The procedure for reducing arithmetic expressions to a sum of products can be described by rewrite rules, the main ones being left and right distributivity

(e * (f + g)) = ((e * f) + (e * g)),
((f + g) * e) = ((f * e) + (g * e)),
which we intend to be applied as left-to-right rewrite rules. We'll say an expression is ``flat'' when neither rule is applicable anywhere in the expression.

Problem 1: Assuming for the moment that the only operations in expressions are + and *, give an illustrative example of the general form of a flat expression.

Problem 2: The distributivity rules are ``terminating'': starting with any expression, no matter where the rules are successively applied, a flattened expression will be reached. This fact is not obvious because if e is a ``large'' subexpression with many non-flat subexpressions, then the righthand side of the rule with two occurrences of e may be larger, have more redexes, etc., than the lefthand side with only one e.

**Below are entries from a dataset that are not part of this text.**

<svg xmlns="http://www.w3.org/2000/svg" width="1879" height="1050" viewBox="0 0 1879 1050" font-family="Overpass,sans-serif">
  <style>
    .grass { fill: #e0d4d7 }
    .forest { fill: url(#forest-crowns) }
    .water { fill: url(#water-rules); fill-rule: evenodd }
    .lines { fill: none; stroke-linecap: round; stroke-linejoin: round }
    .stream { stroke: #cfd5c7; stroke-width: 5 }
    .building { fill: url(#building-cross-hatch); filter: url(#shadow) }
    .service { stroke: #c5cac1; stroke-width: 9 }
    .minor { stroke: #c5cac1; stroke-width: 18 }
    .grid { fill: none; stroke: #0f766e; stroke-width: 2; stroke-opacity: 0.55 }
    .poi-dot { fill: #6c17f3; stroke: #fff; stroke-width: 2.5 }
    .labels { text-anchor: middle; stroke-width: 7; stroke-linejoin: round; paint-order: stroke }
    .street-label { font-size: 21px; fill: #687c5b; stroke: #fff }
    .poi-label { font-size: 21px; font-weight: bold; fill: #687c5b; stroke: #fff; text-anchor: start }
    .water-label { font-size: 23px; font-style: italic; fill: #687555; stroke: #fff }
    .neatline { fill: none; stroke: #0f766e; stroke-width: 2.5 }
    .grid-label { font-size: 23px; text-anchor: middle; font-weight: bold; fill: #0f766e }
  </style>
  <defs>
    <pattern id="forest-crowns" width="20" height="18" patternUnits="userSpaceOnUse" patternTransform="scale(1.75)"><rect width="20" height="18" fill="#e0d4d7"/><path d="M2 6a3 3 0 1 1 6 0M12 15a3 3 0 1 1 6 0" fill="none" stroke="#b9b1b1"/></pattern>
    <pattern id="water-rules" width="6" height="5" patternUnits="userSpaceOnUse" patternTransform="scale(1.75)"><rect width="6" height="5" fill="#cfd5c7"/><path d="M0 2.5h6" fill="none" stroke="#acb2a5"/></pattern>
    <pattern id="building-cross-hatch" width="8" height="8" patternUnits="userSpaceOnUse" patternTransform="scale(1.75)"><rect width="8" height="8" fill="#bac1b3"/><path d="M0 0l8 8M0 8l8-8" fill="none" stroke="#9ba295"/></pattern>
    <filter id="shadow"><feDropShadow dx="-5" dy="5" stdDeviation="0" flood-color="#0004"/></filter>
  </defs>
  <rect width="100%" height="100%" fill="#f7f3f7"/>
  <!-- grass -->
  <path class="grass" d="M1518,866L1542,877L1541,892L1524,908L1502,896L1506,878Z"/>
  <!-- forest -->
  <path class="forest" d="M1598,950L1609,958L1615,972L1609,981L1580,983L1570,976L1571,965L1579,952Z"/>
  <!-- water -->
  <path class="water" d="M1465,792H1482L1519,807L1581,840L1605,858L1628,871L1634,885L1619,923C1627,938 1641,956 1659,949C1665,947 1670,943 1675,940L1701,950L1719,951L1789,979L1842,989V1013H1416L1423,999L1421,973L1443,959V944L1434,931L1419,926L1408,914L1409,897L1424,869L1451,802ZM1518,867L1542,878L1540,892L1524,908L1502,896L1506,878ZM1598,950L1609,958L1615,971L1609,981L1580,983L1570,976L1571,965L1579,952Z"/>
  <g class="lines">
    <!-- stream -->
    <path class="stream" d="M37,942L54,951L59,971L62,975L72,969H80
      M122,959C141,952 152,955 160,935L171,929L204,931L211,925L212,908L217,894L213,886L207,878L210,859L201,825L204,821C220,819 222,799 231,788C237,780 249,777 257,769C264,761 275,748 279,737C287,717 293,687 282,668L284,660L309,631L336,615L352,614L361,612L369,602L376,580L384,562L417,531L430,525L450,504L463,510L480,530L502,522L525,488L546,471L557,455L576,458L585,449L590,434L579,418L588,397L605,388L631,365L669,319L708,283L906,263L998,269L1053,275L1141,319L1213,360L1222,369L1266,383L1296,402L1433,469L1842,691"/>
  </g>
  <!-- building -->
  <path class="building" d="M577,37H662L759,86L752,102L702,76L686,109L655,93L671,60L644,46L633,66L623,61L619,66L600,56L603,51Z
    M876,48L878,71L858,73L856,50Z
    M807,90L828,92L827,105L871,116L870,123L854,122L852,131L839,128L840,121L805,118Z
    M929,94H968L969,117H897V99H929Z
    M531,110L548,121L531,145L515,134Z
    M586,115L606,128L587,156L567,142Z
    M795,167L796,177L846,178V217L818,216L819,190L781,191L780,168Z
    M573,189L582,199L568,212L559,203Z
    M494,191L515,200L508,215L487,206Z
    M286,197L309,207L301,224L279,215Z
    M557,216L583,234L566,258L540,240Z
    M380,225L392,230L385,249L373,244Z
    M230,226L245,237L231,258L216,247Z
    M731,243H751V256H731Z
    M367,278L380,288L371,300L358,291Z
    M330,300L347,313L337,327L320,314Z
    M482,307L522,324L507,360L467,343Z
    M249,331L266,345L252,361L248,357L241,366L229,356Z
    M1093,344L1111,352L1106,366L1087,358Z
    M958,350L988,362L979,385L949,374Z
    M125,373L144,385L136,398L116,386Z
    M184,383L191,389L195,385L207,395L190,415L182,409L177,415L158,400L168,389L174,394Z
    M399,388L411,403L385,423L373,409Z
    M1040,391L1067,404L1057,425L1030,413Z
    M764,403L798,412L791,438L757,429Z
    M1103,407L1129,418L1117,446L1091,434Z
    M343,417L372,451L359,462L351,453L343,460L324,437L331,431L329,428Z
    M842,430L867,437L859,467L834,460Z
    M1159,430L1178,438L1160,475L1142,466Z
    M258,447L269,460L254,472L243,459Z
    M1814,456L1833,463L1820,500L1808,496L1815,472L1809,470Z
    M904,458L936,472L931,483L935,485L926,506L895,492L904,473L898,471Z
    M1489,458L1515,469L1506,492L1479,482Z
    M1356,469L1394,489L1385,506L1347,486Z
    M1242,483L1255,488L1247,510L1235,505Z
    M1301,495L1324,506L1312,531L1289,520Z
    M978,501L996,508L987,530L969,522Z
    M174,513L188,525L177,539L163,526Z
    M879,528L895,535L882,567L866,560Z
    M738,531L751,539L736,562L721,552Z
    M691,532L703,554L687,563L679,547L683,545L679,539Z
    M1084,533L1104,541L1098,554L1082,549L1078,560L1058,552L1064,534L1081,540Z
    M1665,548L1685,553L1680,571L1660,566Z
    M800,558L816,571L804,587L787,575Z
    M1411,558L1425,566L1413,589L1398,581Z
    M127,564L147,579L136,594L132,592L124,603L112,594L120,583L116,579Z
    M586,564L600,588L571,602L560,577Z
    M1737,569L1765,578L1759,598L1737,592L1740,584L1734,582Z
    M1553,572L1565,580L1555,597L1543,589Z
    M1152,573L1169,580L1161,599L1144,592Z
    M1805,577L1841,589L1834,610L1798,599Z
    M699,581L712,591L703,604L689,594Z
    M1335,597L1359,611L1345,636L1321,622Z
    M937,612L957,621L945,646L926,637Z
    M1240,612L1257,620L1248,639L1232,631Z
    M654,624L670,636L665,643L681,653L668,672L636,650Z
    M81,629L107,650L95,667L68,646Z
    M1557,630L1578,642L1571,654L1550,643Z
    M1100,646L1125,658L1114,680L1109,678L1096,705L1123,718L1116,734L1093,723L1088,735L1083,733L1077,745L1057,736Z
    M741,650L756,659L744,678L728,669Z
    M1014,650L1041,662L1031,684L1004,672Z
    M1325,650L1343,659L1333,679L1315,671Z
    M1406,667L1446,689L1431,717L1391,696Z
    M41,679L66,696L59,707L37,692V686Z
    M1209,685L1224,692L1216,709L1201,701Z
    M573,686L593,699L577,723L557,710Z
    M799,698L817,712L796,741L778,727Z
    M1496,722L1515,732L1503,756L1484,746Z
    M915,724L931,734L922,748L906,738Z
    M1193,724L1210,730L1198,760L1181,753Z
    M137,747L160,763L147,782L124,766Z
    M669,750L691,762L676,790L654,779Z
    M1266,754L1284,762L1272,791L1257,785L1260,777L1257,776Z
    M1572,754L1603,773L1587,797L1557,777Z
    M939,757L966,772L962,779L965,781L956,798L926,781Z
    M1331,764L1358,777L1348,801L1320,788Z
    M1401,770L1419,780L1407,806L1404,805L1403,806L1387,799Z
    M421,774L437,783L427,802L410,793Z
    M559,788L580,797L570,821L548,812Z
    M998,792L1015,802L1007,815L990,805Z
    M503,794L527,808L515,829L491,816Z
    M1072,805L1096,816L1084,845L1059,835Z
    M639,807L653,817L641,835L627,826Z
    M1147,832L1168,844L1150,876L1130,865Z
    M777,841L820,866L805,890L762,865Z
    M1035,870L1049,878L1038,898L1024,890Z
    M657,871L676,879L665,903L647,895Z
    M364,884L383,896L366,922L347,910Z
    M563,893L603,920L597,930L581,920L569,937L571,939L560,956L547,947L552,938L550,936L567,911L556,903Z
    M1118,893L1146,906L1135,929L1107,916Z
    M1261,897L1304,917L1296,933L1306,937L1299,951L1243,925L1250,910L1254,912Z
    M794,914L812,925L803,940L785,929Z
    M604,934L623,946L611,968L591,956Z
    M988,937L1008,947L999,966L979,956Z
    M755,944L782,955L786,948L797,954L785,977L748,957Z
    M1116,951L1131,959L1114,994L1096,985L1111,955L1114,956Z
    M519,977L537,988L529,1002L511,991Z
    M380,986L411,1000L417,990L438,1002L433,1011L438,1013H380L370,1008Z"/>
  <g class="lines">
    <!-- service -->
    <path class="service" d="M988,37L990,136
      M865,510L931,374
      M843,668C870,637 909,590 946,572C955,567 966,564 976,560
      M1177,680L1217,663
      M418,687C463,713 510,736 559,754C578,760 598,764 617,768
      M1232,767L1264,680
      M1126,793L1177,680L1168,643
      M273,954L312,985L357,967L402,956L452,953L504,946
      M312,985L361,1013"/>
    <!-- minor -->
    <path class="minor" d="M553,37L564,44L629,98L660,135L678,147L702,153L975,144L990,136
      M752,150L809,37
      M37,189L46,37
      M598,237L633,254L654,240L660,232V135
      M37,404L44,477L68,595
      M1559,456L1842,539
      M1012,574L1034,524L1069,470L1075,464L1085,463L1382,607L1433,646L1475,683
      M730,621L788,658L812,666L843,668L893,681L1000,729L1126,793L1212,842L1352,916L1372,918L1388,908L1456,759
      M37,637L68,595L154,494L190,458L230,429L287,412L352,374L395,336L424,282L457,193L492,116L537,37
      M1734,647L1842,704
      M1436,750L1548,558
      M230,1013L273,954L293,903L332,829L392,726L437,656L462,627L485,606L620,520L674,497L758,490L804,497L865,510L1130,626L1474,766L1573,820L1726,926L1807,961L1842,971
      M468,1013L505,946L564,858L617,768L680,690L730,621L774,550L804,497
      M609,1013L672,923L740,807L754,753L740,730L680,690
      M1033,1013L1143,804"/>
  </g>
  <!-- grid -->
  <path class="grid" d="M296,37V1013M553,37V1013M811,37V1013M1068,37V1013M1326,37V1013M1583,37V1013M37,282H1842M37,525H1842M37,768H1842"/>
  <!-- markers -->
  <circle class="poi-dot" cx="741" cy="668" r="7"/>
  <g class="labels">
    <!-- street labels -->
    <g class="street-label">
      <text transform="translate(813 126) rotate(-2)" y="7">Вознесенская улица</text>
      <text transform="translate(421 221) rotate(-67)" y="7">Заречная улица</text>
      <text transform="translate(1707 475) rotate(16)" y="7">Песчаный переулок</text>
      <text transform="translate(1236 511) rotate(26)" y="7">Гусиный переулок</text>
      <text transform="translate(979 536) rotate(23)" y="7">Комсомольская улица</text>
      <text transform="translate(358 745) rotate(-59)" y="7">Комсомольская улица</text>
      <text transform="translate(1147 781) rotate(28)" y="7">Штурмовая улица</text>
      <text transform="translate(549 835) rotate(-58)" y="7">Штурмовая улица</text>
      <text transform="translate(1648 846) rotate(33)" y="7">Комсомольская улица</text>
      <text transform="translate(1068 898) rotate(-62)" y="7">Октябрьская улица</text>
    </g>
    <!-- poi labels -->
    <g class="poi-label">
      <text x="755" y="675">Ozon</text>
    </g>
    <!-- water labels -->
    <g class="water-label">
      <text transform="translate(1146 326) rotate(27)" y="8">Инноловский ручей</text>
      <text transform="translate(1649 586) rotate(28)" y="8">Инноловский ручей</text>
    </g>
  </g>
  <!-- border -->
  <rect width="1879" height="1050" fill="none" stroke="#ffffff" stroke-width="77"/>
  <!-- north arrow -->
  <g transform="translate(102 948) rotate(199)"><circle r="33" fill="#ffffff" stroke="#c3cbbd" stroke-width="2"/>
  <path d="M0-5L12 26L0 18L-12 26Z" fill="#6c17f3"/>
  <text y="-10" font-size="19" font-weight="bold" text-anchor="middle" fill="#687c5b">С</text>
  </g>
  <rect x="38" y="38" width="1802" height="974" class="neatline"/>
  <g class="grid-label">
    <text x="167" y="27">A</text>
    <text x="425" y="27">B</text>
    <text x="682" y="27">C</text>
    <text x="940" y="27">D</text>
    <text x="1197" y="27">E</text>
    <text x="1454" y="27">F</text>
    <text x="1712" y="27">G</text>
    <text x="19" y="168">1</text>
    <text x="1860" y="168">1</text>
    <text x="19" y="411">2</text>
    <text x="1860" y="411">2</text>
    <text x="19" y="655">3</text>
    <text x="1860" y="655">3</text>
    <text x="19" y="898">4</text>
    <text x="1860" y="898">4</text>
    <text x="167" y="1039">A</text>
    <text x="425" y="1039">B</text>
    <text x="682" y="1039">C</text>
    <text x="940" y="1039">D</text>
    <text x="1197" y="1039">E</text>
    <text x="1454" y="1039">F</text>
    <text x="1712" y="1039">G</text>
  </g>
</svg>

There is an ingenious, simple way to verify this termination claim. Define the measure, mu{h}, of an arithmetic expression, h, by induction (again, for simplicity assume the only operations are + and *):

mu{n} = 2, for any number n,
mu{v} = 2, for any variable v,
mu{(e + f)} = mu{e} + mu{f} + 1,
mu{(e * f)} = mu{e} * mu{f}.
Then termination follows from the observation that the measure of any expression is always an integer > 1, and if h can be rewritten by one application of a distributivity rule into an expression h', in symbols,
h ==> h'
then
mu{h} > mu{h'}.
Prove these facts.

Hint: It's easy verify that

mu{(e * (f + g))} > mu{((e * f) + (e * g))},
but termination does not follow solely from this fact, since the subexpression (e * (f + g)) which gets rewritten may not the whole of h. Think about a proof by induction on the size of an expression.

Problem 3: Now we extend the directed distributivity rules to handle arithmetic expressions with the unary minus operator, -, as well as + and *:

-(-e) = e,
-(f + g) = ((-f) + (-g)),
-(f * g) = ((-f) * g).
Define mu{-h} so the previous argument extends to show that repeatedly using any of the distributivity rules and the three rules above for minus as left to right rewriting rules will eventually terminate on any arithmetic expression.